[Start of Attachment]

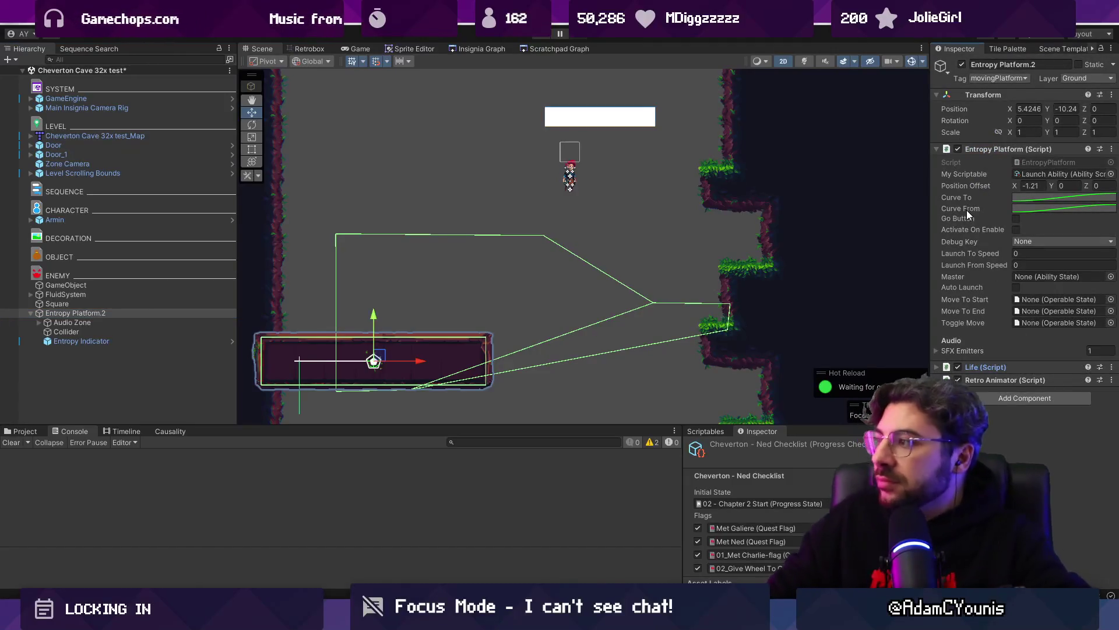
left_click(999, 368)
scroll(999, 370, "down", 2)
scroll(999, 363, "up", 2)
left_click(995, 368)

[End of Attachment]

With the images excluded, reproduce the data above precisely as written.

left_click(999, 368)
scroll(999, 370, "down", 2)
scroll(999, 363, "up", 2)
left_click(995, 368)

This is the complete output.